In today’s Epic v. Apple ruling, it was concluded that Apple must allow for alternative in-app purchase methods and allow redirects to the app developer’s own website to sign up. While that is not all of what Epic Games wanted, it could still allow them to play by the new rules and relaunch Fortnite in Apple’s App Store. Beyond Epic and Fortnite however, these new rules will trigger a new mobile app renaissance that will see a new era iOS apps where you can sign up, subscribe and pay for the service completely outside of Apple’s walled garden.
App developers will be able to completely circumvent Apple’s IAP (In App Payment) system thus reaping the fruits of their own labor. Apps like Netflix, Spotify and others will be able to sign users up directly within the app and allow alternative payment methods for subscriptions and purchases. The new rules tear open a hole in Apple’s wall and the $19 billion the App Store brings in each year off of mostly free-to-download games that are gear towards in-app purchases.
Apple’s wall still stands and developers can only distribute iOS apps via Apple’s App Store but at least US based developers can now developers can collect payment without having to be heavily taxed by Apple first, which impacts a third of Apple’s global App Store revenue or about $6.3 billion. The injunction revealed a number of interesting details, like the majority of App Store purchases come from games. In fact, a whopping 70% of all of Apple’s App Store revenue comes from games. So, in essence, Apple’s App Store is actually not an “App” store at all, but more of a “Game” store, full of free-to-play games full of triggers for in-app purchases.
All you have to do is look at the top grossing apps in Apple’s App Store to find that nearly every game totally relies on in-app purchases for its income. So, if the small number of Apple users that generate 80% of all App Store purchases decide to use alternative payment methods, then app could miss out on enormous amounts of money. All that stands in the way is the rate at which iOS developers adopt these new rules and implement new ways to pay in their apps, but as we all know, money is a great motivator.

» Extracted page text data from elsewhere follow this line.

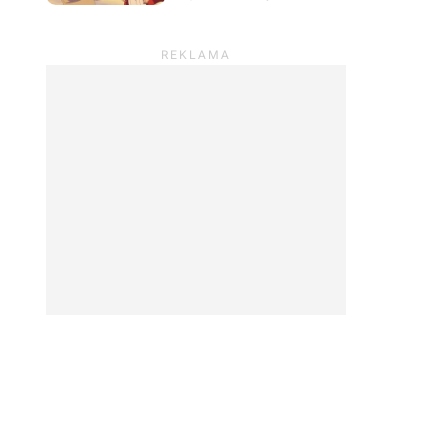
uderza celnie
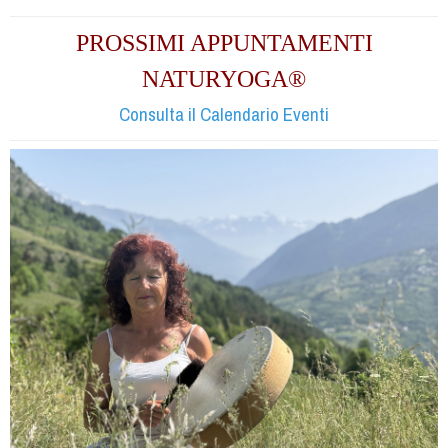
PROSSIMI APPUNTAMENTI
NATURYOGA®
Consulta il Calendario Eventi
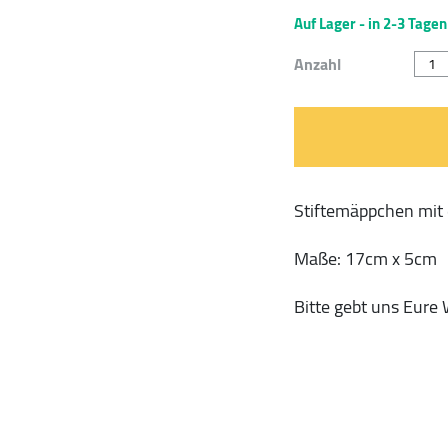
Auf Lager - in 2-3 Tagen
Stif
Anzahl
"PEN
POU
von
Kikk
quan
Stiftemäppchen mit
Maße: 17cm x 5cm
Bitte gebt uns Eure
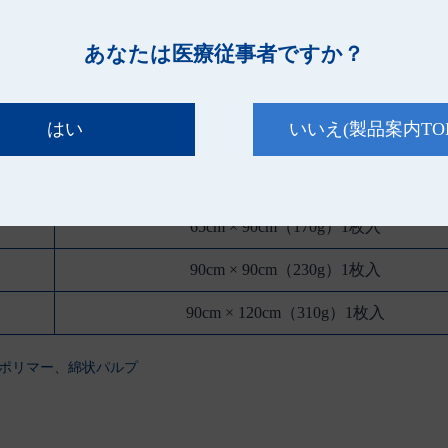
あなたは医療従事者ですか？
はい
いいえ
(製品案内TO
規 格
65cm × 90cm（170g）1枚入
90cm × 90cm（230g）1枚入
90cm × 120cm（310g）1枚入
ポリマー、綿状パルプ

There are still plenty of questions to be answered about the ins and outs of how it will all work. Will developers be able to use 3rd party payments that have better rates than Apple like Stripe or Paypal and so on, or will the apps have to link to the developer’s website? Can developers incentivize users to use their payment systems discounted prices or will they have to continue to charge the same price for both IAP and non-IAP?
The new rules could mean that more money could be channeled through iOS apps than ever before, enabling developers not the platform owner to accumulate wealth it earns itself. Apple’s 30% tax still applies to purchases, but more developers could adopt the new system to circumvent Apple’s tax altogether and trigger a gold rush not seen for a long time in the mobile app world.